Today my daughter and I went to a local Japanese/Asian store to find ingredients to make our oden. There were packages of pre-selected ingredients assembled for making oden (including a powder to make the broth). But using the recipe below as a quide, we choose some interesting-looking things: konnyaku, fried fish balls, sardine dumplings (iwashi tsumire), chikuwa, and narutomaki. Mr. Tess kindly went to another store to find hanpen which is described so charmingly in the book—it cooked to a mushy but tasty consistency.
I was curious about the sardine dumplings because there is a recipe in The Japanese Kitchen which I’m planning to try in future. They turned out to be my favorite in this stew! The fried fish balls contained a lot of artificial ingredients and tasted to me like hot-dogs, but my dining companions liked them. In the end, I’m saving the chikuwa and nrutomaki for another meal.
I suspect this hot-pot would be great to eat a second day, but we all liked it so much that there were not leftovers!

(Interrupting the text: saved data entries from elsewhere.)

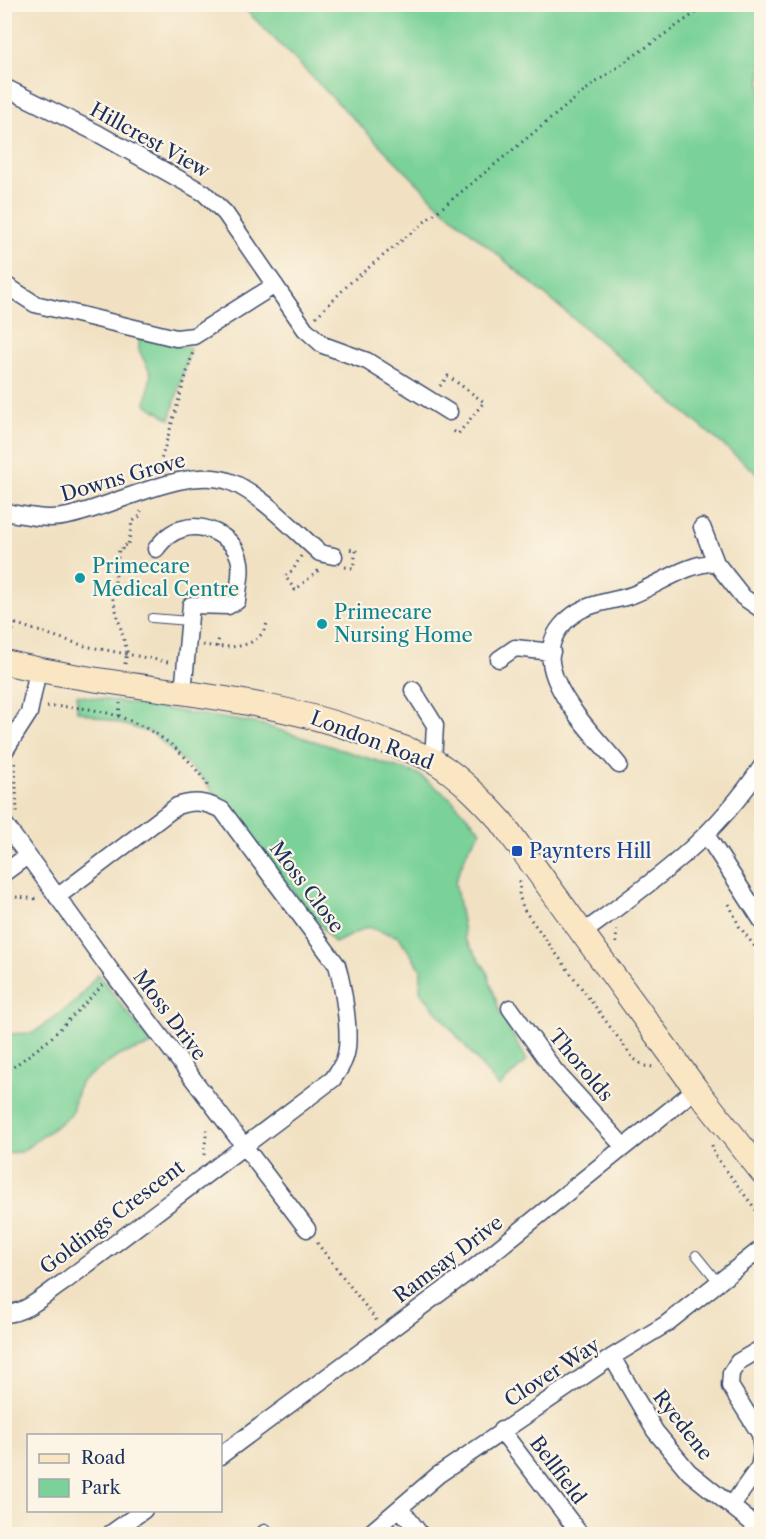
<svg xmlns="http://www.w3.org/2000/svg" width="766" height="1539" viewBox="0 0 766 1539" font-family="'Libre Caslon Text',serif">
	<style>
		.green { fill: #7ad298; stroke: #4a807b; stroke-width: 1.5 }
		.lines { fill: none; stroke-linecap: round; stroke-linejoin: round }
		.service-casing { stroke: #3b4a6d; stroke-width: 10 }
		.minor-casing { stroke: #3b4a6d; stroke-width: 19 }
		.secondary-casing { stroke: #3b4a6d; stroke-width: 26 }
		.path { stroke: #3b4a6d; stroke-width: 3; stroke-dasharray: 1.5 4.5; stroke-linecap: butt }
		.service { stroke: #fff; stroke-width: 8 }
		.minor { stroke: #fff; stroke-width: 16 }
		.secondary { stroke: #fbe6c4; stroke-width: 24 }
		.culture-dot { fill: #0f9aa8; stroke: #fcf5e5; stroke-width: 2 }
		.transit-dot { fill: #1a4fb4; stroke: #fcf5e5; stroke-width: 2 }
		.labels { text-anchor: middle; dominant-baseline: central; stroke-width: 4.5; stroke-linejoin: round; paint-order: stroke }
		.street-label { font-size: 20px; fill: #1b2f5e; stroke: #fcf5e5 }
		.culture-label { font-size: 20px; fill: #0d838f; stroke: #fcf5e5; text-anchor: start }
		.transit-label { font-size: 20px; fill: #164399; stroke: #fcf5e5; text-anchor: start }
	</style>
	<rect width="100%" height="100%" fill="#fcf5e5"/>
	<filter id="ink" filterUnits="userSpaceOnUse"><feTurbulence type="fractalNoise" baseFrequency=".0167" numOctaves="2"/><feDisplacementMap in="SourceGraphic" scale="12" xChannelSelector="R" yChannelSelector="G"/><feConvolveMatrix kernelMatrix="1 2 1 2 8 2 1 2 1" color-interpolation-filters="sRGB"/></filter>
	<filter id="wash" filterUnits="userSpaceOnUse"><feTurbulence type="fractalNoise" baseFrequency=".008" numOctaves="4" result="noise"/><feDisplacementMap in="SourceGraphic" scale="24" xChannelSelector="R" yChannelSelector="G"/><feGaussianBlur stdDeviation="1.35" result="paint"/><feColorMatrix in="noise" values="0 0 0 0 0 0 0 0 0 0 0 0 0 0 0 0 0 1.4 0 .05"/><feComposite in="paint" operator="in"/></filter>
	<g filter="url(#wash)">
		<rect width="100%" height="100%" fill="#f1e1c2"/>
		<!-- green -->
		<path class="green" d="M 241,5 L 761,5 L 761,477 L 439,205 Z
			M 139,337 L 190,348 L 170,419 L 146,404 L 151,374 L 139,350 Z
			M 77,695 L 260,724 L 418,774 L 450,798 L 481,831 L 469,847 L 455,882 L 465,939 L 487,971 L 500,1013 L 527,1060 L 499,1087 L 420,991 L 421,969 L 399,937 L 367,927 L 335,943 L 203,779 L 152,733 L 77,711 Z
			M 98,974 L 152,1045 L 120,1055 L 80,1082 L 71,1115 L 21,1152 L 5,1153 L 5,1034 L 33,1033 L 76,1001 Z"/>
	</g>
	<g filter="url(#ink)">
		<g class="lines">
			<defs>
				<path id="service" d="M 152,618 L 189,621
					M 696,1255 L 718,1282"/>
				<path id="minor" d="M 4,87 L 97,133 L 204,193 L 225,213 L 305,329 L 323,345 L 367,361 L 449,412
					M 4,284 L 35,304 L 176,338 L 194,336 L 275,285
					M 4,512 C 25,515 47,521 68,516 C 114,507 187,464 231,482 C 261,494 295,531 320,553 L 334,556
					M 702,527 L 716,563
					M 156,549 C 163,540 170,532 182,529 C 203,522 233,536 239,558 C 243,570 238,588 237,601 L 228,606 L 191,605 L 183,693
					M 499,659 L 515,648 L 552,652
					M 413,690 L 435,725 L 433,761
					M 4,752 L 29,713 L 38,670
					M 619,765 C 586,725 509,655 579,611 C 594,602 615,601 632,595 C 656,586 691,561 716,563 L 743,597 L 762,610
					M 4,823 L 114,975 L 307,1229
					M 707,836 L 762,921
					M 4,873 L 27,856
					M 584,932 C 655,880 712,841 762,766
					M 510,1008 L 555,1071 L 624,1147
					M 4,1314 C 26,1314 47,1293 64,1282 L 333,1079 C 338,1071 344,1064 346,1054 C 351,1033 343,986 337,965 L 222,810 C 205,802 195,800 177,806 L 57,897
					M 762,1348 L 738,1362 L 731,1373 L 730,1386 L 760,1434 L 762,1451
					M 612,1357 L 655,1431 L 689,1472 L 762,1531
					M 501,1430 L 580,1534
					M 220,1456 L 475,1267 L 696,1089
					M 732,1505 L 759,1467 L 762,1452
					M 400,1508 L 420,1534
					M 265,1533 L 266,1534
					M 110,1534 L 144,1510
					M 369,1534 L 438,1475 L 612,1357 L 666,1324 L 762,1248"/>
				<path id="secondary" d="M 4,662 C 132,693 265,691 387,742 C 402,748 420,753 434,761 C 460,777 481,799 501,821 L 696,1089 L 762,1172"/>
			</defs>
			<!-- service casing -->
			<use href="#service" class="service-casing"/>
			<!-- minor casing -->
			<use href="#minor" class="minor-casing"/>
			<!-- secondary casing -->
			<use href="#secondary" class="secondary-casing"/>
			<!-- path -->
			<path class="path" d="M 316,317 L 351,282 L 592,85 L 708,4
				M 440,386 L 448,376 L 484,402 L 458,434 L 450,429
				M 158,470 L 193,352
				M 301,556 L 293,570 L 285,576 L 295,590 L 319,570
				M 345,567 L 353,568 L 356,551 L 349,549
				M 4,620 L 85,646 L 168,662
				M 7,641 L 16,624
				M 203,645 C 226,648 259,651 267,623
				M 217,647 L 219,637
				M 125,664 L 127,652 L 113,599 L 119,549 L 122,549 L 123,545 L 128,546 L 132,522 L 140,516 L 141,511
				M 47,707 C 111,703 176,732 209,788
				M 119,716 L 120,703
				M 15,763 L 17,813
				M 520,881 L 519,895 L 524,910 L 633,1058 L 644,1066 L 654,1067
				M 4,896 L 39,899
				M 729,904 L 739,926 L 762,956
				M 616,943 L 617,929
				M 4,1074 L 49,1040 L 103,985
				M 712,1145 L 714,1154 L 762,1218
				M 204,1155 L 207,1126
				M 317,1243 L 377,1321"/>
			<!-- service -->
			<use href="#service" class="service"/>
			<!-- minor -->
			<use href="#minor" class="minor"/>
			<!-- secondary -->
			<use href="#secondary" class="secondary"/>
		</g>
	</g>
	<!-- markers -->
	<g class="culture-dot">
		<circle cx="80" cy="578" r="6"/>
		<circle cx="322" cy="624" r="6"/>
	</g>
	<rect class="transit-dot" x="511" y="845" width="12" height="12" rx="3"/>
	<g class="labels">
		<!-- street labels -->
		<g class="street-label">
			<text transform="translate(150 140) rotate(29)">Hillcrest View</text>
			<text transform="translate(123 477) rotate(-16)">Downs Grove</text>
			<text transform="translate(372 740) rotate(21)">London Road</text>
			<text transform="translate(307 887) rotate(53)">Moss Close</text>
			<text transform="translate(170 1015) rotate(53)">Moss Drive</text>
			<text transform="translate(581 1065) rotate(50)">Thorolds</text>
			<text transform="translate(112 1217) rotate(-37)">Goldings Crescent</text>
			<text transform="translate(448 1259) rotate(-37)">Ramsay Drive</text>
			<text transform="translate(552 1372) rotate(-33)">Clover Way</text>
			<text transform="translate(683 1425) rotate(52)">Ryedene</text>
			<text transform="translate(558 1470) rotate(53)">Bellfield</text>
		</g>
		<!-- culture labels -->
		<g class="culture-label">
			<text x="92" y="566">Primecare<tspan x="92" dy="23">Medical Centre</tspan></text>
			<text x="334" y="612">Primecare<tspan x="334" dy="23">Nursing Home</tspan></text>
		</g>
		<!-- transit labels -->
		<g class="transit-label">
			<text x="529" y="851">Paynters Hill</text>
		</g>
	</g>
	<!-- margin -->
	<rect width="766" height="1539" fill="none" stroke="#fcf5e5" stroke-width="24"/>
	<!-- legend -->
	<rect x="27" y="1434" width="195" height="78" fill="#fcf5e5" stroke="#a2a6af" stroke-width="1.5"/>
	<rect x="39" y="1454" width="30" height="9" fill="#fbe6c4" stroke="#a2a6af" stroke-width="1.5"/>
	<text x="81" y="1464" font-size="18" fill="#1b2f5e">Road</text>
	<rect x="39" y="1479" width="30" height="18" fill="#7ad298" stroke="#a2a6af" stroke-width="1.5"/>
	<text x="81" y="1494" font-size="18" fill="#1b2f5e">Park</text>
</svg>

Hot Stew with Assorted Fish Cakes
serves 4 to 6
- 1 pound daikon,
peeled, halved lenthwise, then cut cross-wise into 1-inch thick half moons
- 3/4 pound small ptoatoes
(mine were large, so I cut them into quarters)
- 1 konnyaku (taro or yam gelatin) cake
- 8 to 10 satsuma-age
(fried fish cakes) the size of ping-pong balls
- 2 hanpen (simmered fish cakes),
quartered into triangular shapes
- 1 kamaaboku (steamed fish cake),
cut into 1/3-inch slices
- 7 cups kombu dashi
- 1/4 cup usukochi shoyu (light colored soy sauce)
- 1/4 cup shoyu (soy sauce)
- 1/4 cup mirin
- 1 Tablespoon sugar
- 4 hardboiled eggs, shelled
- Hot Japanese mustard paste
- hot plain rice
•• Put the daikon into a medium pot, and add water to cover the daikon by 2 inches. Place the pot over moderate heat, bring the water to a boil, and cook for 15 minutes. Drain the daikon and set it aside.
•• Put the ptatoes into a medium pot, cover them with cold water, and cook them until they are done but sitll firm. Drain and cut them into halves.
•• Put the taro gelatin into a medium pot of boiling water, and boil the gellatin for 1 minite. Drain it and cut into eight triangels.
•• To remove the excess oil from the fried fish cakes, put them in a colander and rinse them with boiling water.
•• In a large stew pot, bring the kelp stok, usukuch and shoyu, mirin, and sugar to a boil over high heat. Reduce the heat to low, and add all the fish cakes and the par-boiled ingredients including the eggs.
•• Cook, partially covered for 3 hours. Add water as necesssary to keep the broth from reducing to less than half of its original quantity. Taste the broth and add a little more shoyu, mirin, or sugar to your taste.
•• Bring the hot pot to the table. If possible, keep the stew hot on a portable stove. Let the diners help themselves, choosing the ingredients they prefer and trnasferring them to individual bowls along with some broth and mustard paste.